Include the file name in the output data.

true

Optional

File Type

Type of file being read. Options: CSV, JSON, XML.

CSV

Yes

File Metadata Topic

Kafka event name where file metadata will be sent.

sftp_metadata_event

Optional

Column Filter

Select specific columns to read. Optionally provide an alias and column type.

id AS employee_id, name STRING

Optional

File Type Configuration

CSV

When CSV is selected as the file type:

  • Header: Enable to use the first row as column headers.

  • Infer Schema: Enable to automatically detect the schema.

  • Schema: Optionally paste a Spark schema definition for the CSV.

Example Schema:

{
  "fields": [
    {"name": "id", "type": "integer"},
    {"name": "name", "type": "string"},
    {"name": "salary", "type": "double"}
  ]
}

JSON

When JSON is selected as the file type:

  • Multiline: Enable if the JSON file contains multiline records.

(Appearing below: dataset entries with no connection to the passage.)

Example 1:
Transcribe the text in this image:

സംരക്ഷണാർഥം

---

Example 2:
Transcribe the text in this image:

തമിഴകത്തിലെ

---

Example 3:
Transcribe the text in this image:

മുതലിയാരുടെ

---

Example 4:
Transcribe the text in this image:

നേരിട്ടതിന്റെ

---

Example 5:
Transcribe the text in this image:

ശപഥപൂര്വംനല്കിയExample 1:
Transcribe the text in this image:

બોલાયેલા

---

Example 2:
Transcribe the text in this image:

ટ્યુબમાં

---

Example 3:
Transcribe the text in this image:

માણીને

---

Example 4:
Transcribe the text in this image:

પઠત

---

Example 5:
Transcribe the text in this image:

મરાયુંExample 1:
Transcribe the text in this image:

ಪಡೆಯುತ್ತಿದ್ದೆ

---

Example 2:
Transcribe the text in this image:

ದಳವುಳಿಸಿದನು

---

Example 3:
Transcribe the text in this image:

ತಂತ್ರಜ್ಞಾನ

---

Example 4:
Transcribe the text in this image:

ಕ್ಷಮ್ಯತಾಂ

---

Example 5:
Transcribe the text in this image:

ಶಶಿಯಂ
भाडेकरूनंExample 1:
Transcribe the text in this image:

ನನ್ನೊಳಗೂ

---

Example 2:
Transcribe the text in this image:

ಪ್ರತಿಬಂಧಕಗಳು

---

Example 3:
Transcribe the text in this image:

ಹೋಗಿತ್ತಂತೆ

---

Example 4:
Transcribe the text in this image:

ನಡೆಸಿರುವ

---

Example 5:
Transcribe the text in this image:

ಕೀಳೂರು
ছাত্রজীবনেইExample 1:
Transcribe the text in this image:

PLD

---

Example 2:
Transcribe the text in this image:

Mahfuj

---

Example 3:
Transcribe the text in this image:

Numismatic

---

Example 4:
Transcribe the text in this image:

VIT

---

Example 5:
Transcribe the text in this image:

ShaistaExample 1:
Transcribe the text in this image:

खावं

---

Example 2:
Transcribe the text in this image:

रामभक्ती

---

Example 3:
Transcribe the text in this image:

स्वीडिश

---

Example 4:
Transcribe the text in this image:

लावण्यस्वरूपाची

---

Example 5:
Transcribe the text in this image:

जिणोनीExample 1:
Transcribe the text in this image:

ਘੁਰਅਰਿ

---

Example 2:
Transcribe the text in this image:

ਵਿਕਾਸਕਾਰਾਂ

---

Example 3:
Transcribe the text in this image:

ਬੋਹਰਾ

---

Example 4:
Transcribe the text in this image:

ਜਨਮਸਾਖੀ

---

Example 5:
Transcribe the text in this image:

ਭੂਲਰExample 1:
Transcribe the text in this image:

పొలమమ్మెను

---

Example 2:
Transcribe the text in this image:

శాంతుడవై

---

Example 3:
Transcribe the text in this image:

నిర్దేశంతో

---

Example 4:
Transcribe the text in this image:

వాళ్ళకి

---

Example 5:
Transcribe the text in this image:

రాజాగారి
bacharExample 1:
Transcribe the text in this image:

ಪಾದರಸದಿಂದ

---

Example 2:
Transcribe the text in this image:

  • Charset: Specify the character encoding (e.g., UTF-8).

XML

When XML is selected as the file type, the following options are available:

  • Infer Schema: Enable to automatically detect column schema.

  • Path: Path of the XML file.

  • Root Tag: The root tag of the XML file.

  • Row Tags: The tag identifying rows/documents in the XML.

  • Join Row Tags: Enable to join multiple row tags.

File Metadata Handling

  • File Metadata Topic: Sends metadata (such as file name, size, timestamp) to a Kafka event stream for downstream processing.

Uploading and Downloading Schema

  • Upload File: Upload system files (CSV or JSON) for quick schema configuration.

  • Download Data (Schema): Download the schema structure in JSON format.

Example Configuration

Reading a CSV File

Host: sftp.example.com
Port: 22
Username: datauser
Authentication: Password
Password: ********
Reader Path: /data/incoming/sales.csv
File Type: CSV
Header: true
Infer Schema: true

Reading an XML File

Host: sftp.example.com
Port: 22
Username: datauser
Authentication: PEM/PPK
PEM/PPK File: id_rsa.ppk
Reader Path: /data/xml/invoices.xml
File Type: XML
Root Tag: invoices
Row Tags: invoice
Join Row Tags: false

Notes

  • Use Password authentication for quick setup; use PEM/PPK File for enhanced security.

  • Schema inference may impact performance for very large files; for production workloads, provide a schema explicitly.

  • The File Metadata Topic integration with Kafka allows real-time monitoring and downstream triggers.